Search code examples
apache-kafkaapache-kafka-streamskafka-producer-api

Search for point in time in Kafka (key: validFrom, validTill)


I got some usecase, where contractors work for a specified time in my housing project. And I want to map it to kafka and thought of a topic like:

key : {"validFrom":"2019-09-01", "validTill":"2019-10-10", "name":"contractor1"}

Messsage is a more complicated, like costs that variate at which weekday "contractor1" is working for me.

Another service of mine will query the topic for "2019-10-02" and the message linked to the key, which is between validFrom - validTill, will be returned.

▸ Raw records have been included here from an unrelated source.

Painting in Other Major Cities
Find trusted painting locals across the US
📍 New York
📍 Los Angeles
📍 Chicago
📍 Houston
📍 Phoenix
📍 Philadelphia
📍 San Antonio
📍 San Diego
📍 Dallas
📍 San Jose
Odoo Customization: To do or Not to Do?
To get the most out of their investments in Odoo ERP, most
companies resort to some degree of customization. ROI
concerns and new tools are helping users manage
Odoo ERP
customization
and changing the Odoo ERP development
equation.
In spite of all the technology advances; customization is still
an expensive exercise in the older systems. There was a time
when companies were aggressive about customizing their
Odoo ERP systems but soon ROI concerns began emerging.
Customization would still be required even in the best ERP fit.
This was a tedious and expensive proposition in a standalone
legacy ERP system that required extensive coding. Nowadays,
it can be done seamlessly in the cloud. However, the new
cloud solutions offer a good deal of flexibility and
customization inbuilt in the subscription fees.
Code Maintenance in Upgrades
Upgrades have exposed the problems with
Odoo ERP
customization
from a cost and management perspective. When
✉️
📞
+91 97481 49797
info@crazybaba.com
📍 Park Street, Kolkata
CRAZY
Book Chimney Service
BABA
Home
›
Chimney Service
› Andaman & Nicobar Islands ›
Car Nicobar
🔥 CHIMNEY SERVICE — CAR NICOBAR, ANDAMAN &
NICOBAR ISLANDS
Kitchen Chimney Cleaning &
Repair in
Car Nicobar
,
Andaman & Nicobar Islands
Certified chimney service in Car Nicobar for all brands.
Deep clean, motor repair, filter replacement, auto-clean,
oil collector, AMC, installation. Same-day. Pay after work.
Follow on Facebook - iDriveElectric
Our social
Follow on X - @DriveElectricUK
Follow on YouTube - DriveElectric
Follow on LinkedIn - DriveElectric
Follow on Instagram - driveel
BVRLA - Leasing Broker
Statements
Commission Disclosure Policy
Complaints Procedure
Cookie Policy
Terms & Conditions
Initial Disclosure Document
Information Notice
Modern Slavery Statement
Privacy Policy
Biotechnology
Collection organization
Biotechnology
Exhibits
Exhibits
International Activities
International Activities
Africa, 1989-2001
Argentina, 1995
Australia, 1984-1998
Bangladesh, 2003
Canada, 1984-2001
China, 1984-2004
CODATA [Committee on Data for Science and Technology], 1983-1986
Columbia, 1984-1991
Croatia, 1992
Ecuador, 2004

Is this a meaningful way to use kafka or am I thinking in the wrong direction ?(The key will be unique)


Solution

  • If by "point in time" you mean the time of message creation, then you can search by message timestamp - that search is very efficient because timestamp is indexed on the server side.

    If you want to find a message based on the value of some message field, like "validFrom" - that will take some time for large topics - you'll have to scan every message in the topic. So, it would make sense to use combination of both methods.

    Some UI tools allow you to do this type of search out-of-the-box, take a look at Kafka Magic https://www.kafkamagic.com - it allows writing complex queries using standard JavaScript in combination with timestamp/partition/offset filters.

    If you are writing your own solution - standard Kafka client SDK for many languages has methods for locating messages by the timestamp - point your consumer to the start timestamp and read message after message until you find what you are looking for. That is a perfectly valid method.